1920. Une intervention de Marcel Cachin au Congrès de Tours


Marcel Cachin (1869-1958) avait été socialiste, délégué permanent à la propagande. Il appartenait au courant guesdiste. Pendant la guerre, il se rallie naturellement au courant majoritaire hostile au pacifisme. En juillet 1920, il se rend à Moscou, accompagné de Frossard, pour négocier les conditions d’adhésion de la SFIO à la IIIe Internationale. Fraîchement reçus par les bolcheviques, les deux émissaires socialistes peuvent néanmoins assister au deuxième congrès de l’Internationale où ils exposent la ligne du Parti socialiste français. L’un et l’autre reviennent convaincus de la nécessité de l’adhésion à la nouvelle Internationale. Ils défendirent cette position au congrès de Tours où ils présentèrent leur propre résolution.

 

J’en viens à une querelle d’un tout autre ordre que certains socialistes ont cherché à la Révolution russe et par laquelle l’on cherche de manière inattendue à écarter de la IIIe Internationale la majorité de nos partis.

On a dit : « Comment ! Voilà une révolution communiste qui commence par distribuer la terre à l’ensemble des paysans russes, au lieu de s’en tenir à la doctrine communiste intégrale ! »

Est-ce que cette pratique est, elle aussi, comme celle de la violence, contraire à notre tradition socialiste française ? Je croyais que, sur ce point, tous nos congrès nationaux et internationaux avaient été unanimes. Ils ont toujours déclaré que la révolution réalisée devait tenir compte des moments de l’évolution que nous vivons.

Une voix : C’est de l’opportunisme !

Cachin : Oui, c’est de l’opportunisme et du meilleur.

[Applaudissements.]

Les Russes ont donc, après leur révolution faite, appliqué cet opportunisme-là ; mais il ne convient pas de jouer sur les mots et de confondre l’opportunisme d’avant et celui d’après la Révolution.

[…]

Ils ont donc mis la main sur la forteresse centrale d’où, aujourd’hui, la bourgeoisie tire dans tous les pays sur l’ensemble des prolétariats qui ne se sont pas encore saisis du gouvernement. Ils l’ont fait avec une parfaite clarté de vue, dans le but avoué de réaliser le communisme plein et total, avec l’esprit politique le plus haut ; nous avons, nous, à les en féliciter au lieu de multiplier contre leur œuvre les chicanes et les réserves.

[Très bien !]

Ce que nous attendons d’eux par-dessus tout, en ce moment, c’est que la grande Commune qu’ils ont instaurée ne tombe pas sous les coups du capitalisme international ; c’est qu’ils résistent à tout prix et qu’ils continuent à maintenir là-bas, debout, la république sociale qu’ils ont édifiée.
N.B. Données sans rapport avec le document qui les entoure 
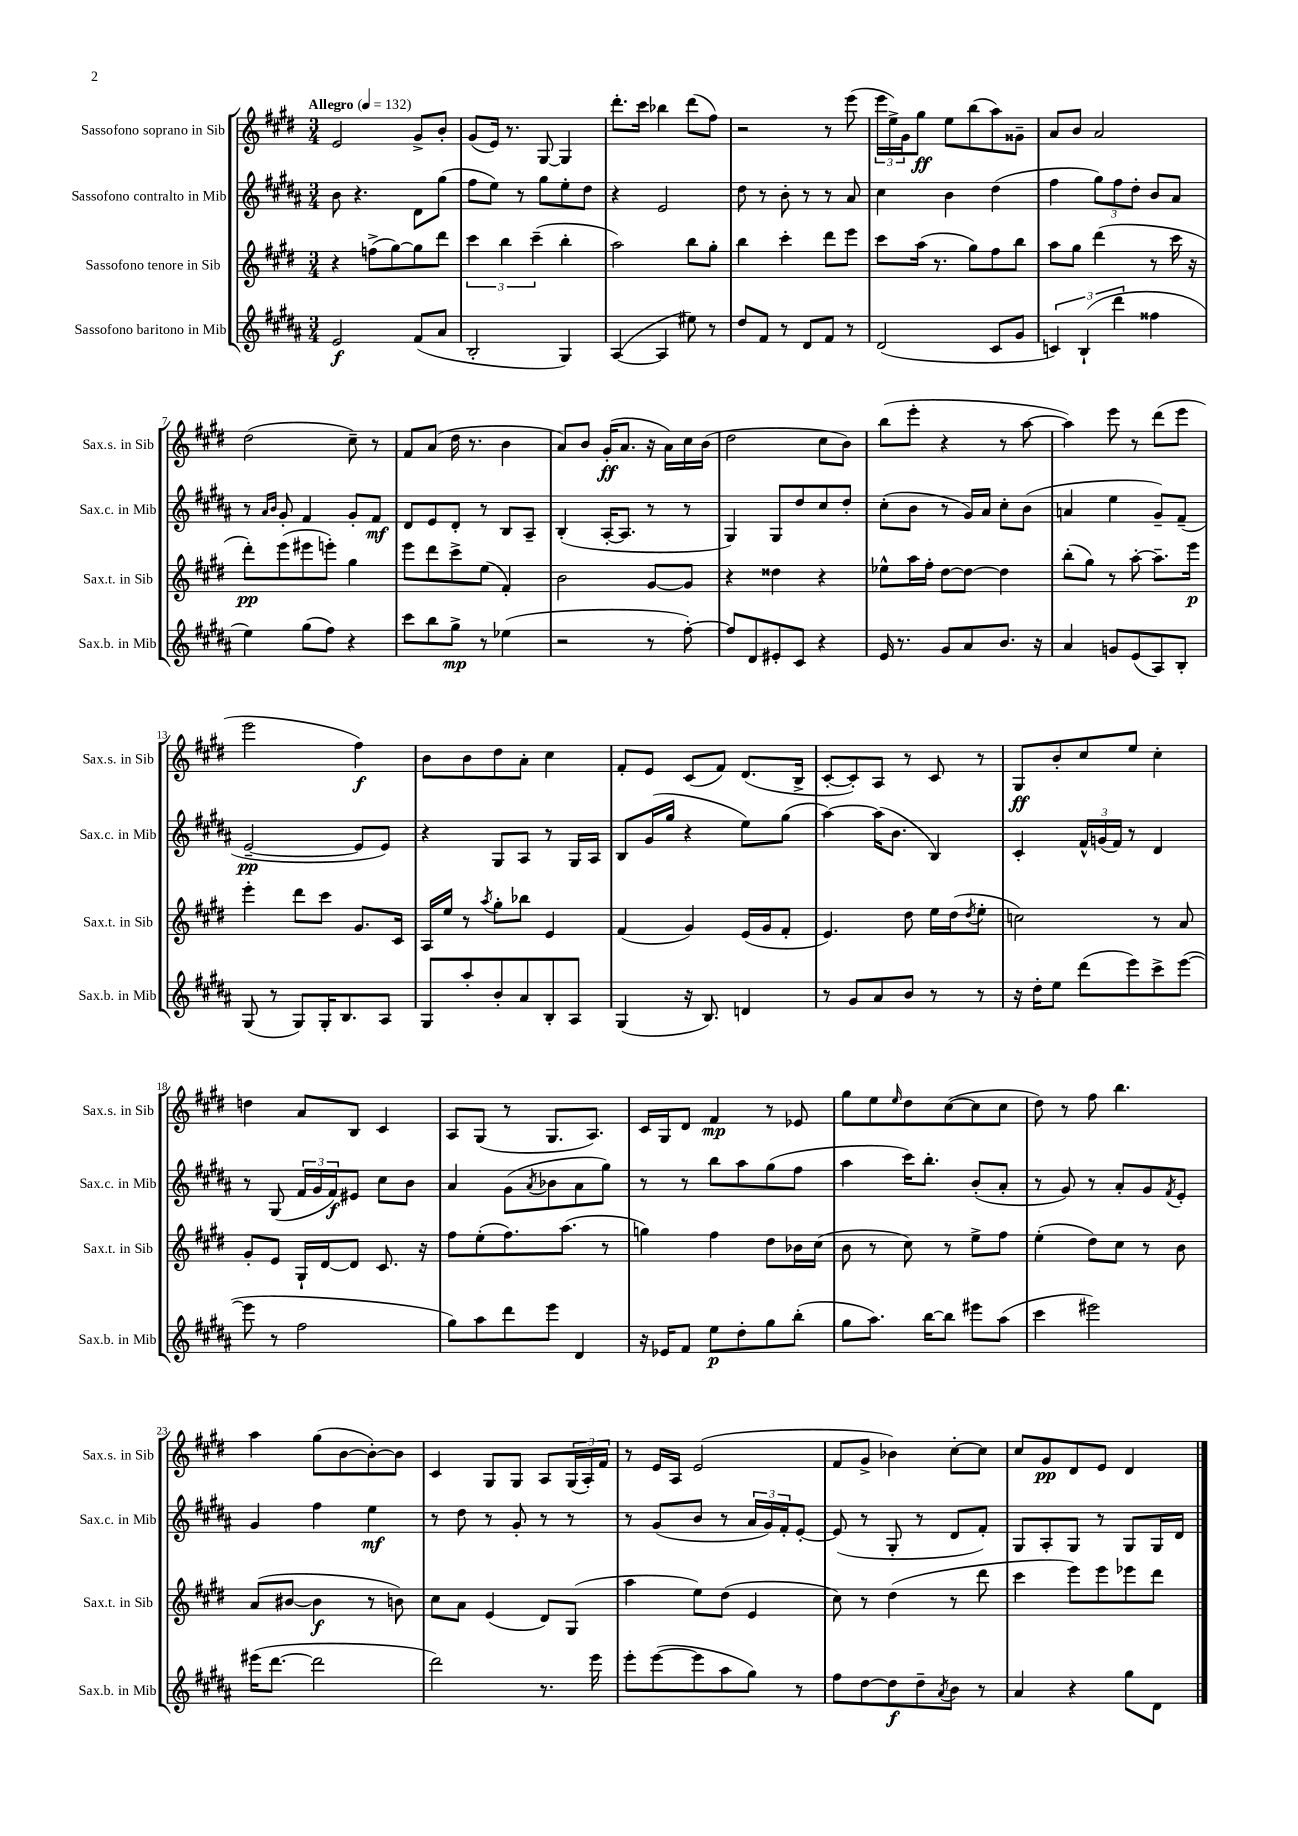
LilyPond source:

<<
\new StaffGroup <<
\new Staff = "s0" \with { instrumentName = "Sassofono soprano in Sib" shortInstrumentName = "Sax.s. in Sib" } {
    \clef treble \key e \major \numericTimeSignature \time 3/4 \tempo "Allegro" 4 = 132
    e'2 gis'8-> b'8-. |
    gis'8( e'16) r8. gis8~ gis4 |
    dis'''8.-. cis'''16 bes''4 dis'''8( fis''8) |
    r2 r8 e'''8( |
    \tuplet 3/2 { e'''16 e''16->) gis'16 } gis''8\ff e''8 b''8( a''8) gisis'8-- |
    a'8 b'8 a'2 |
    dis''2( cis''8--) r8 |
    fis'8 a'8( dis''16 r8. b'4 |
    a'8) b'8 gis'16-.\ff( a'8. r16 a'16) cis''16 b'16( |
    dis''2 cis''8 b'8) |
    b''8( e'''8-. r4 r8 a''8~ |
    a''4) e'''8 r8 dis'''8( e'''8 |
    e'''2 fis''4\f) |
    b'8 b'8 dis''8 a'8-. cis''4 |
    fis'8-. e'8 cis'8( fis'8) dis'8.( b16-> |
    cis'8~-. cis'8-.) a8 r8 cis'8 r8 |
    gis8\ff b'8-. cis''8 e''8 cis''4-. |
    d''4 a'8 b8 cis'4 |
    a8 gis8( r8 gis8. a8.) |
    cis'16 gis16 dis'8 fis'4\mp r8 ees'8 |
    gis''8 e''8 \grace { e''16 } dis''8 cis''8~( cis''8 cis''8 |
    dis''8) r8 fis''8 b''4. |
    a''4 gis''8( b'8~ b'8~-.) b'8 |
    cis'4 gis8 gis8 a8 \tuplet 3/2 { gis16( a16-.) fis'16 } |
    r8 e'16 a16 e'2( |
    fis'8 gis'8-> bes'4) cis''8~-. cis''8 |
    cis''8 gis'8\pp dis'8 e'8 dis'4 \bar "|." |
}
\new Staff = "s1" \with { instrumentName = "Sassofono contralto in Mib" shortInstrumentName = "Sax.c. in Mib" } {
    \clef treble \key b \major \numericTimeSignature \time 3/4
    b'8 r4. dis'8 gis''8( |
    fis''8 e''8) r8 gis''8 e''8-. dis''8 |
    r4 e'2 |
    dis''8 r8 b'8-. r8 r8 ais'8 |
    cis''4 b'4 dis''4( |
    fis''4 \tuplet 3/2 { gis''8) fis''8 dis''8-. } b'8 ais'8 |
    r8 \grace { ais'16 b'16 } gis'8-. fis'4 gis'8-. fis'8\mf |
    dis'8 e'8 dis'8-. r8 b8 ais8-- |
    b4-.( ais16~-. ais8. r8 r8 |
    gis4) gis8 dis''8 cis''8 dis''8-. |
    cis''8-.( b'8 r8 gis'16) ais'16 cis''8-. b'8( |
    a'4 e''4 gis'8--) fis'8--( |
    e'2~--\pp e'8 e'8) |
    r4 gis8 ais8 r8 gis16 ais16 |
    b8 gis'16( gis''16 r4 e''8) gis''8( |
    ais''4~) ais''16( b'8. b4) |
    cis'4-. \tuplet 3/2 { fis'16-^ g'16( fis'16) } r8 dis'4 |
    r8 gis8( \tuplet 3/2 { fis'16 gis'16 fis'16\f) } eis'8 cis''8 b'8 |
    ais'4 gis'8( \acciaccatura { ais'8 } bes'8 ais'8 gis''8) |
    r8 r8 b''8 ais''8 gis''8( fis''8 |
    ais''4 cis'''16) b''8.-. b'8-.( ais'8-. |
    r8 gis'8) r8 ais'8-. gis'8 \acciaccatura { fis'8 } e'8-. |
    gis'4 fis''4 e''4\mf |
    r8 dis''8 r8 gis'8-. r8 r8 |
    r8 gis'8( b'8 r8 \tuplet 3/2 { ais'16 gis'16) fis'16-. } e'8~-. |
    e'8( r8 gis8-. r8 dis'8 fis'8-.) |
    gis8 ais8-. gis8 r8 gis8 gis16 dis'16 \bar "|." |
}
\new Staff = "s2" \with { instrumentName = "Sassofono tenore in Sib" shortInstrumentName = "Sax.t. in Sib" } {
    \clef treble \key e \major \numericTimeSignature \time 3/4
    r4 f''8->( gis''8~) gis''8 dis'''8 |
    \tuplet 3/2 { cis'''4 b''4 cis'''4--( } b''4-. |
    a''2) b''8 gis''8-. |
    b''4 cis'''4-. dis'''8 e'''8 |
    cis'''8 a''16( r8. gis''8) fis''8 b''8 |
    a''8 gis''8 dis'''4( r8 cis'''16 r16 |
    dis'''8-.\pp) e'''8( eis'''8 e'''8-.) gis''4 |
    e'''8 dis'''8 cis'''8-> e''8( fis'4-.) |
    b'2 gis'8~ gis'8 |
    r4 disis''4 r4 |
    ees''8-^ a''16 fis''16-. dis''8~ dis''8~ dis''4 |
    b''8-.( gis''8) r8 a''8~-. a''8.-- e'''16\p |
    e'''4-. dis'''8 cis'''8 gis'8. cis'16 |
    a16 e''16 r8 \acciaccatura { a''8 } gis''8-. bes''8 e'4 |
    fis'4( gis'4) e'16( gis'16 fis'8-. |
    e'4.) dis''8 e''16 dis''16( \acciaccatura { dis''8 } e''8-. |
    c''2) r8 a'8 |
    gis'8-. e'8 gis16-! dis'16~ dis'8 cis'8. r16 |
    fis''8 e''8-.( fis''8.) a''8.( r8 |
    g''4) fis''4 dis''8 bes'16 cis''16( |
    b'8 r8 cis''8) r8 e''8-> fis''8 |
    e''4-.( dis''8) cis''8 r8 b'8 |
    a'8( bis'8~ bis'4\f r8 b'8) |
    cis''8 a'8 e'4( dis'8) gis8( |
    a''4 e''8) dis''8( e'4 |
    cis''8) r8 dis''4( r8 dis'''8 |
    cis'''4 e'''8) e'''8 ees'''8 dis'''8 \bar "|." |
}
\new Staff = "s3" \with { instrumentName = "Sassofono baritono in Mib" shortInstrumentName = "Sax.b. in Mib" } {
    \clef treble \key b \major \numericTimeSignature \time 3/4
    e'2\f fis'8( ais'8 |
    b2-. gis4) |
    ais4~( ais4 eis''8) r8 |
    dis''8 fis'8 r8 dis'8 fis'8 r8 |
    dis'2( cis'8 gis'8 |
    \tuplet 3/2 { c'4) b4-!( dis'''4 } fisis''4 |
    e''4) gis''8( fis''8) r4 |
    cis'''8 b''8 gis''8->\mp r8 ees''4( |
    r2 r8 fis''8~-.) |
    fis''8 dis'8 eis'8-. cis'8 r4 |
    e'16 r8. gis'8 ais'8 b'8. r16 |
    ais'4 g'8 e'8( ais8) b8-. |
    gis8( r8 gis8) gis16-. b8. ais8 |
    gis8 ais''8-. b'8-. ais'8 b8-. ais8 |
    gis4( r16 b8.) d'4 |
    r8 gis'8 ais'8 b'8 r8 r8 |
    r16 dis''16-. e''8 dis'''8( e'''8) cis'''8-> e'''8~( |
    e'''8 r8 fis''2 |
    gis''8) ais''8 dis'''8 e'''8 dis'4 |
    r16 ees'16 fis'8 e''8\p dis''8-. gis''8 b''8-.( |
    gis''8 ais''8.) b''16~ b''8 eis'''8 ais''8( |
    cis'''4 eis'''2) |
    eis'''16( dis'''8.~ dis'''2 |
    dis'''2) r8. e'''16 |
    e'''8-. e'''8~( e'''8 ais''8 gis''8) r8 |
    fis''8 dis''8~ dis''8\f dis''8-- \acciaccatura { ais'8 } b'8 r8 |
    ais'4 r4 gis''8 dis'8 \bar "|." |
}
>>
>>
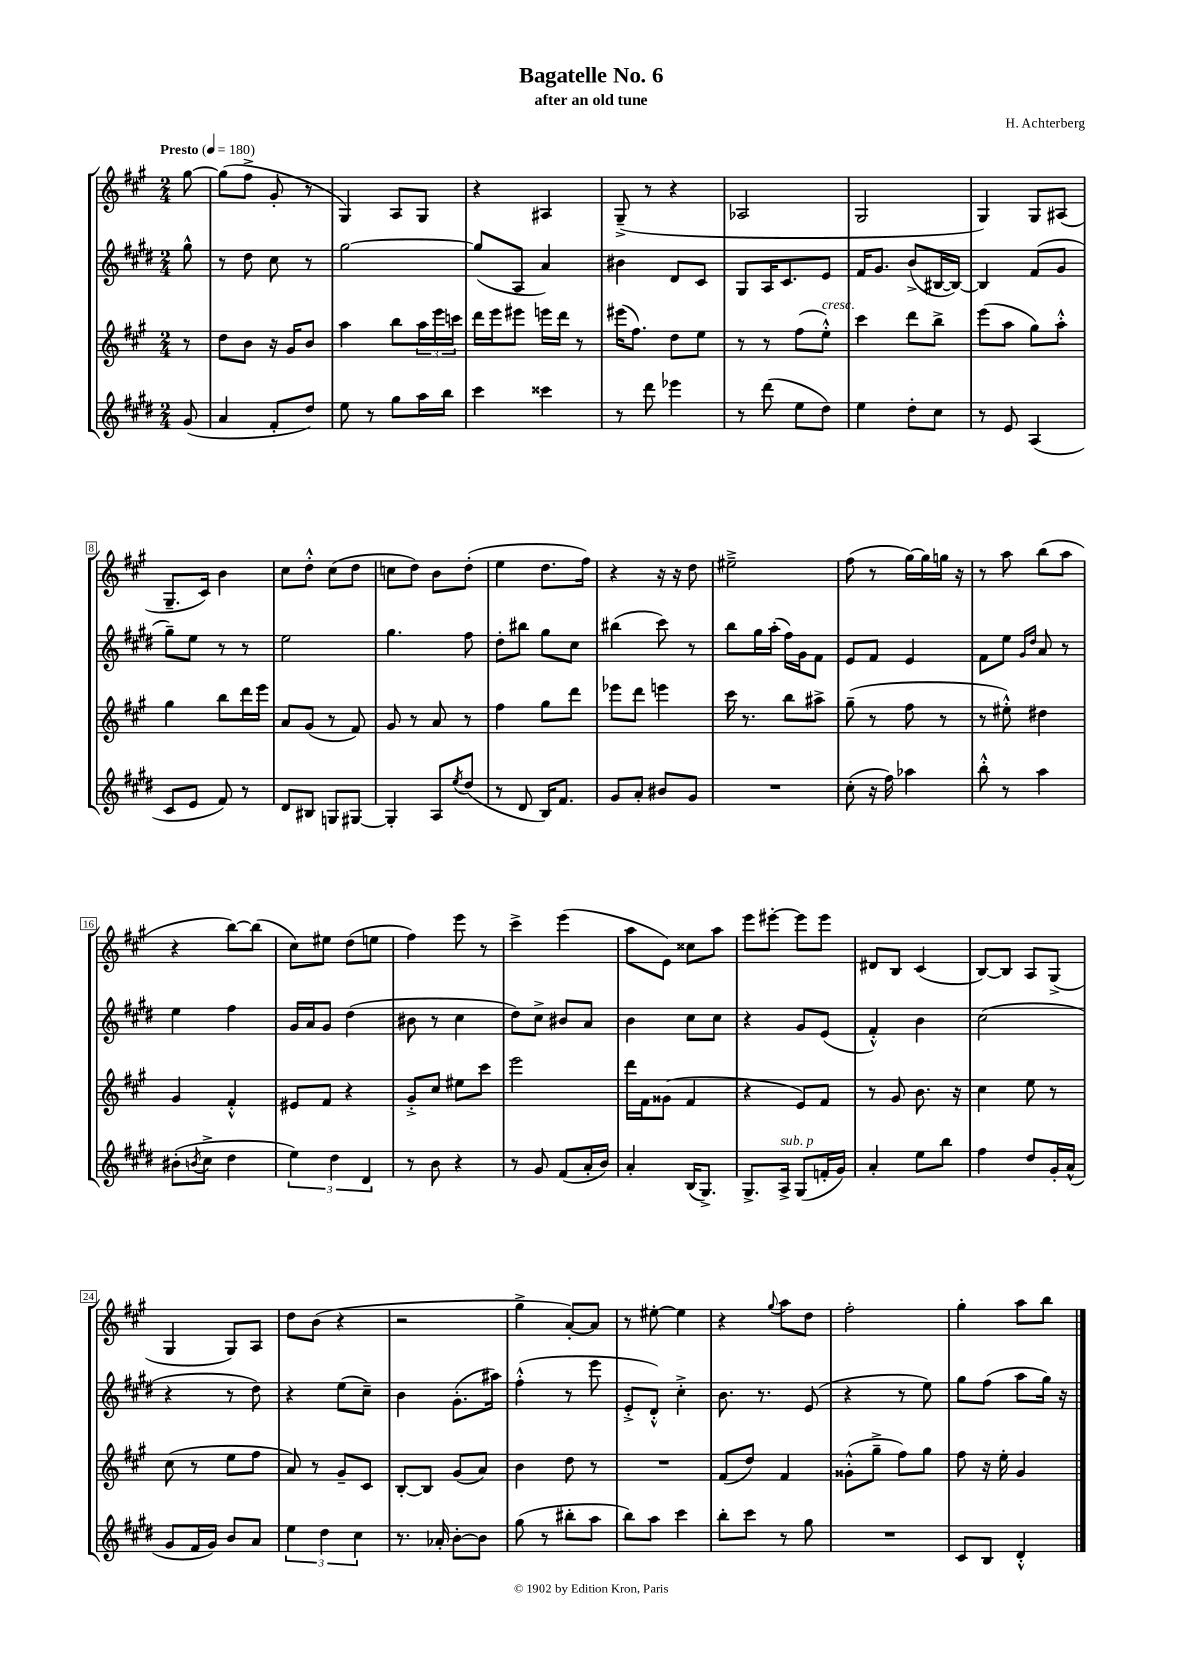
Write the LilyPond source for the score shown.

\header { title = "Bagatelle No. 6" composer = "H. Achterberg" subtitle = "after an old tune" }
<<
\new StaffGroup <<
\new Staff = "s0" {
    \clef treble \key a \major \numericTimeSignature \time 2/4 \partial 8 \tempo "Presto" 4 = 180
    gis''8~ |
    gis''8( fis''8-> gis'8-. r8 |
    gis4) a8 gis8 |
    r4 ais4 |
    gis8--->( r8 r4 |
    aes2 |
    gis2 |
    gis4) gis8 ais8( |
    gis8.-- cis'16) b'4 |
    cis''8 d''8-.-^ cis''8( d''8 |
    c''8 d''8) b'8 d''8-.( |
    e''4 d''8. fis''16) |
    r4 r16 r16 d''8 |
    eis''2---> |
    fis''8( r8 gis''16~) gis''16 g''16 r16 |
    r8 a''8 b''8( a''8 |
    r4 b''8~) b''8( |
    cis''8) eis''8 d''8( e''8 |
    fis''4) e'''8 r8 |
    cis'''4-> e'''4( |
    a''8 e'8) cisis''8 a''8 |
    e'''8 eis'''8~-. eis'''8 eis'''8 |
    dis'8 b8 cis'4( |
    b8~) b8 a8 gis8->( |
    gis4 gis8) a8 |
    d''8 b'8( r4 |
    r2 |
    gis''4-> a'8~-.) a'8 |
    r8 eis''8~-. eis''4 |
    r4 \appoggiatura { gis''8 } a''8 d''8 |
    fis''2-. |
    gis''4-. a''8 b''8 \bar "|." |
}
\new Staff = "s1" {
    \clef treble \key e \major \numericTimeSignature \time 2/4 \partial 8
    gis''8-^ |
    r8 dis''8 cis''8 r8 |
    gis''2~ |
    gis''8( a8 a'4) |
    bis'4 dis'8 cis'8 |
    gis8 a16 cis'8. e'8 |
    fis'16 gis'8. b'8->( bis16~ bis16~) |
    bis4 fis'8( gis'8 |
    gis''8--) e''8 r8 r8 |
    e''2 |
    gis''4. fis''8 |
    dis''8-. bis''8 gis''8 cis''8 |
    bis''4( cis'''8) r8 |
    b''8 gis''16 a''16-.( fis''16) gis'16 fis'8 |
    e'8 fis'8 e'4 |
    fis'8 e''8 \grace { gis'16 dis''16 } a'8 r8 |
    e''4 fis''4 |
    gis'16 a'16 gis'8 dis''4( |
    bis'8 r8 cis''4 |
    dis''8) cis''8-> bis'8 a'8 |
    b'4 cis''8 cis''8 |
    r4 gis'8 e'8( |
    fis'4-.-^) b'4 |
    cis''2( |
    r4 r8 dis''8) |
    r4 e''8( cis''8--) |
    b'4 gis'8.-.( ais''16) |
    fis''4-.-^( r8 e'''8 |
    e'8-.-> dis'8-.-^) cis''4-.-> |
    b'8. r8. e'8( |
    r4 r8 e''8) |
    gis''8 fis''8( a''8 gis''16) r16 \bar "|." |
}
\new Staff = "s2" {
    \clef treble \key a \major \numericTimeSignature \time 2/4 \partial 8
    r8 |
    d''8 b'8 r16 gis'16 b'8 |
    a''4 b''8 \tuplet 3/2 { a''16 e'''16 c'''16 } |
    d'''16 e'''16 eis'''8 e'''16 d'''16 r8 |
    eis'''16( fis''8.) d''8 e''8 |
    r8 r8 fis''8( e''8-.-^^\markup { \italic "cresc." }) |
    cis'''4 d'''8 b''8-> |
    e'''8( a''8 gis''8) a''8-.-^ |
    gis''4 b''8 d'''16 e'''16 |
    a'8 gis'8( r8 fis'8) |
    gis'8 r8 a'8 r8 |
    fis''4 gis''8 d'''8 |
    ees'''8 d'''8 e'''4 |
    cis'''16 r8. b''8 ais''8-> |
    gis''8--( r8 fis''8 r8 |
    r8 eis''8-.-^) dis''4 |
    gis'4 fis'4-.-^ |
    eis'8 fis'8 r4 |
    gis'8-.-> cis''8 eis''8 cis'''8 |
    e'''2 |
    d'''16 fis'16 gisis'8( fis'4 |
    r4 e'8) fis'8 |
    r8 gis'8 b'8. r16 |
    cis''4 e''8 r8 |
    cis''8( r8 e''8 fis''8 |
    a'8) r8 gis'8-- cis'8 |
    b8~-. b8 gis'8( a'8) |
    b'4 d''8 r8 |
    R2 |
    fis'8( d''8) fis'4 |
    gisis'8-.-^( gis''8---> fis''8) gis''8 |
    fis''8 r16 e''16-. gis'4 \bar "|." |
}
\new Staff = "s3" {
    \clef treble \key e \major \numericTimeSignature \time 2/4 \partial 8
    gis'8( |
    a'4 fis'8-. dis''8) |
    e''8 r8 gis''8 a''16 b''16 |
    cis'''4 cisis'''4 |
    r8 dis'''8 ees'''4 |
    r8 dis'''8( e''8 dis''8) |
    e''4 dis''8-. cis''8 |
    r8 e'8 a4( |
    cis'8 e'8 fis'8) r8 |
    dis'8 bis8 g8 gis8~ |
    gis4-. a8 \acciaccatura { e''8 } dis''8( |
    r8 dis'8 b16) fis'8. |
    gis'8 a'8-. bis'8 gis'8 |
    R2 |
    cis''8-.( r16 fis''16) aes''4 |
    b''8-.-^ r8 a''4 |
    bis'8-.( \acciaccatura { b'8 } cis''8-> dis''4 |
    \tuplet 3/2 { e''4) dis''4 dis'4 } |
    r8 b'8 r4 |
    r8 gis'8 fis'8( a'16-. b'16) |
    a'4-. b16( gis8.->) |
    gis8.-> a16->^\markup { \italic "sub. p" } gis8( f'16-. gis'16) |
    a'4-. e''8 b''8 |
    fis''4 dis''8 gis'16-. a'16-^( |
    gis'8 fis'16 gis'16) b'8 a'8 |
    \tuplet 3/2 { e''4 dis''4 cis''4 } |
    r8. aes'16-. b'8~-. b'8 |
    gis''8( r8 bis''8-. a''8 |
    b''8) a''8 cis'''4 |
    b''8-. cis'''8 r8 gis''8 |
    R2 |
    cis'8 b8 dis'4-.-^ \bar "|." |
}
>>
>>
\layout { \context { \Score \override BarNumber.stencil = #(make-stencil-boxer 0.1 0.3 ly:text-interface::print) } }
S’ils laissent à leurs paysans la possession individuelle de leur sol dans certaines conditions, cela n’empêche pas que, avec une passion dont nous avons eu, Frossard1 et moi, des exemples multiples, ils tentent dans l’agriculture même de fournir des exemples de travail collectif ; ils occupent, à l’heure actuelle et malgré tout, en Russie, au travail du sol national, près d’un million d’hommes sous les formes de coopératives paysannes, de domaines soviétiques, de communes agricoles, car leurs modes de distribution de la terre furent et demeurent infiniment souples et variés.

Je me souviens d’une réunion à laquelle nous assistâmes dans un Soviet fort éloigné de Moscou, celui de la grande ville industrielle de Saratof. On nous avait conviés à assister à la délibération, et il se trouvait précisément que l’ordre du jour portait la question des communes agraires ; les ouvriers et les ouvrières, l’ensemble des représentants du Soviet local, étudiaient, avec patience et avec un grand souci du réel, le problème des communes agricoles travaillées collectivement. Leur gouvernement en comportait un grand nombre, auxquelles ils faisaient de multiples visites, au sujet desquelles ils formulaient les enquêtes et les statistiques.

Les orateurs apportaient là le résultat de leurs observations, et la directive générale à laquelle ils obéissaient tous était de porter les domaines collectifs à un tel degré de progrès, de perfection et de rendement qu’ils deviendraient des modèles pour les petits propriétaires jusqu’à présent attachés au sol que le bolchevisme vient de leur attribuer.

[Applaudissements.]

C’est là une vieille conception ; nous l’avons souvent formulée dans nos programmes et dans nos congrès. Les Russes ont l’avantage sur nous d’avoir essayé de mettre les premiers ces principes en application.

[Très bien !]

XVIIIe Congrès national, compte rendu sténographique, Paris, SFIO, 1920, p. 353-355.


1.

Ludovic-Oscar Frossard (1889-1946) est secrétaire du Parti socialiste. Instituteur, il rallie la majorité de Tours mais quitte le Parti communiste en 1923.